WIMBLEDON, TRADIZIONE E MODERNITÀ: ADDIO ALLA PIOGGIA

Dall'edizione 2019, anche il campo 1 di Wimbledon avrà il suo tetto retrattile. Quasi completati i lavori, altra copertura anti-pioggia dopo il centrale.

TENNIS – Una delle caratteristiche più tradizionali e ricorrenti di Wimbledon è sicuramente la presenza della pioggia, con la consueta interruzione che a cadenza quasi annuale prolunga e infittisce il programma dello Slam londinese. Dall’edizione che andrà in scena nel 2019, però, l’emergenza precipitazioni sull’erba dell’All England Club sarà una preoccupazione che passerà in secondo piano.

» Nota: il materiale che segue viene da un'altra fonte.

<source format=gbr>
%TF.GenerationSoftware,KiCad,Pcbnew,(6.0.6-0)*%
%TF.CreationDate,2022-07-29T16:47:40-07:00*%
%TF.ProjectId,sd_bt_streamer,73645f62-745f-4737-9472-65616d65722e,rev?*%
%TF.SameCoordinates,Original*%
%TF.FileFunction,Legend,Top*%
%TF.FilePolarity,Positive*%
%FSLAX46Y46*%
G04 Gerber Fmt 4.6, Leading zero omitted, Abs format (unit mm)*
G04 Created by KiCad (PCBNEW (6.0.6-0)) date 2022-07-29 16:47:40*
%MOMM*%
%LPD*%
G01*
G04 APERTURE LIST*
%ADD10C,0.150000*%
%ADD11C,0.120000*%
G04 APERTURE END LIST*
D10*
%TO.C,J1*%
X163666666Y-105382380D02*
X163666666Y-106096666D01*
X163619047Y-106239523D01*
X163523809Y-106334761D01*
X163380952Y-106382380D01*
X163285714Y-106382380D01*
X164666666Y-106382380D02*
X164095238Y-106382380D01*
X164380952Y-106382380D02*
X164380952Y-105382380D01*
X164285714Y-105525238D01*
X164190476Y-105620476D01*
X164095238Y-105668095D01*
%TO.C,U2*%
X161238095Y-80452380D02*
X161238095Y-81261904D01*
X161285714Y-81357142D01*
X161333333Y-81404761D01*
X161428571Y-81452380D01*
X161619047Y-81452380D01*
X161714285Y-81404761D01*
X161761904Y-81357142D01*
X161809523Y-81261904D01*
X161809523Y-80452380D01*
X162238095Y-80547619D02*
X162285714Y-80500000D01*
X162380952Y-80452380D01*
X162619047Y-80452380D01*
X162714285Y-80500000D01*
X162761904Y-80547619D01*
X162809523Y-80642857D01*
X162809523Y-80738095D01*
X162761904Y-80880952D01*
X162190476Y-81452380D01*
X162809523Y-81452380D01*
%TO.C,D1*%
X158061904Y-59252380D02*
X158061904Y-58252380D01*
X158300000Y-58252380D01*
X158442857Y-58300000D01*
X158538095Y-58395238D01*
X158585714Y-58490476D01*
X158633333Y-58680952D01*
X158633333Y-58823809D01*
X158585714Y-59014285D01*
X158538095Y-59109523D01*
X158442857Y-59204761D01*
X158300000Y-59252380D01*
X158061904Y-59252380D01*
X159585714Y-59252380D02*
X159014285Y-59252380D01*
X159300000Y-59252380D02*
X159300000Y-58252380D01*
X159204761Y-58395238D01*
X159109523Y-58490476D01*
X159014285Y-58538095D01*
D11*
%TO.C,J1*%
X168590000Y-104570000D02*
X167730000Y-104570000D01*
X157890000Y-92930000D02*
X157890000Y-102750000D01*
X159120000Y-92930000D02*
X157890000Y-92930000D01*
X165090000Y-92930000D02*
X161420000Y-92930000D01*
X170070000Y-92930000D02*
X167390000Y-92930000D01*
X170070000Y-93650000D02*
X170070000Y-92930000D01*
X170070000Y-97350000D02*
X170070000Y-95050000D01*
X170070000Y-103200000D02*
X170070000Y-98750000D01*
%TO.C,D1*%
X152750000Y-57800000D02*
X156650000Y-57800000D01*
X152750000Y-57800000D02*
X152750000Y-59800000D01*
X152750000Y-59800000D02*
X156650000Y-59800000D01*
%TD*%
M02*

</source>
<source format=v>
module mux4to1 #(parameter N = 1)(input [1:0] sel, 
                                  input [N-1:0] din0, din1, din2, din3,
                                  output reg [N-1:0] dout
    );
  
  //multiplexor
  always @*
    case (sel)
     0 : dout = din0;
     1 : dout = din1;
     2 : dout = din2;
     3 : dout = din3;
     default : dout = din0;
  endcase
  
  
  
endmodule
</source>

Il piano di ammodernamento previsto dall’organizzazione del torneo, infatti, ha tra le sue innovazioni più imminenti un altro tetto retrattile come quello già esistente sul centrale. Anche il campo 1 potrà presto godere della copertura che permetterà di proseguire i match in corso di svolgimento nonostante il meteo avverso. Su Twitter sono state pubblicate le prime foto che anticipano la conclusione imminente dei lavori: per l’inizio del major del prossimo anno, quindi, Wimbledon potrà contare su due campi coperti.

La ditta che si sta occupando dell’ammodernamento del campo 1, inoltre, è la stessa che nel 2009 ha installato la copertura sul campo centrale. Avrà le stesse tempistiche del suo alter ego, ovvero dieci minuti di tempo per la chiusura e mezz’ora per la regolare ripresa del match. I lavori, in corso dal 2016, termineranno dunque nei prossimi mesi e permetteranno di cominciare la prossima edizione con un pizzico di modernità in più.

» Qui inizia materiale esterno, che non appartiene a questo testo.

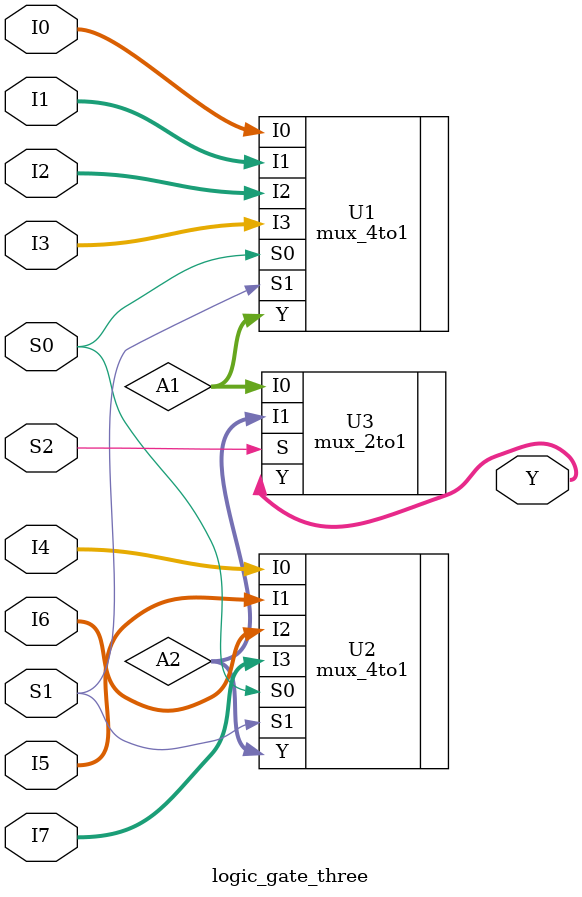
<source format=v>
`timescale 1ns / 1ps


module logic_gate_three(I0,I1,I2,I3,I4,I5,I6,I7,S0,S1,S2,Y);

output [3:0]Y;
input [3:0]I0,I1,I2,I3,I4,I5,I6,I7;
input S0,S1,S2;
wire [3:0]A1,A2;

mux_4to1 U1(.I0(I0),.I1(I1),.I2(I2),.I3(I3),.S0(S0),.S1(S1),.Y(A1));
mux_4to1 U2(.I0(I4),.I1(I5),.I2(I6),.I3(I7),.S0(S0),.S1(S1),.Y(A2));
mux_2to1 U3(.I0(A1),.I1(A2),.S(S2),.Y(Y));

endmodule

</source>
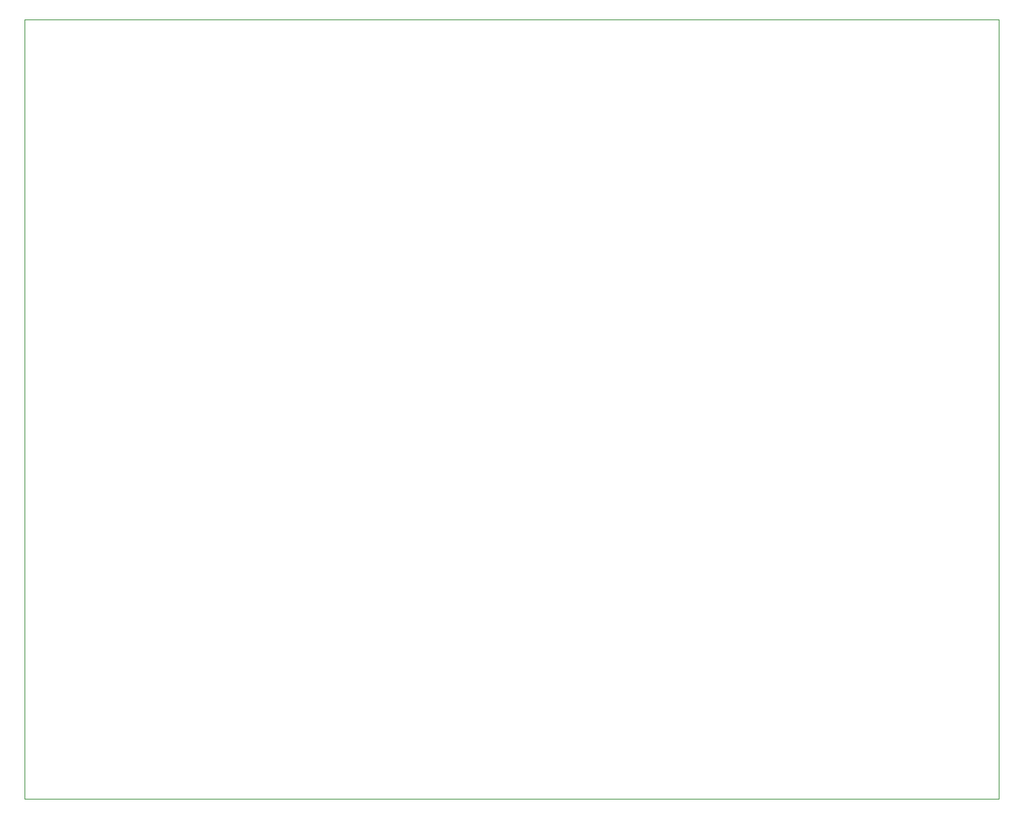
<source format=gbr>
G04 #@! TF.FileFunction,Profile,NP*
%FSLAX46Y46*%
G04 Gerber Fmt 4.6, Leading zero omitted, Abs format (unit mm)*
G04 Created by KiCad (PCBNEW 4.0.4-stable) date Tue Dec 20 19:00:27 2016*
%MOMM*%
%LPD*%
G01*
G04 APERTURE LIST*
%ADD10C,0.100000*%
G04 APERTURE END LIST*
D10*
X151765000Y-114960400D02*
X37465000Y-114960400D01*
X151765000Y-23520400D02*
X151765000Y-114960400D01*
X37465000Y-114960400D02*
X37465000Y-23520400D01*
X37465000Y-23520400D02*
X151765000Y-23520400D01*
M02*

</source>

Modernità che, però, non fa venire meno la tradizione né tantomeno lo spirito di Wimbledon. Il tetto sul centrale è stato accolto con grande favore dal pubblico e si presume che anche quello sul campo 1 faccia a breve la stessa impressione, evitando di interrompere gli incontri o di rimanere sempre col fiato sospeso controllando il proverbiale meteo di Londra.

Un passo nel futuro, senza dimenticare il passato. Come per gli US Open, altro Slam che gode di un tetto retrattile sul centrale, anche Wimbledon può già vantare le stesse innovazioni, anzi le raddoppia garantendo una migliore esperienza agli spettatori, non perdendo mai di vista l’importanza e l’aura sacrale che contraddistingue l’All England Club in tutto il suo splendore.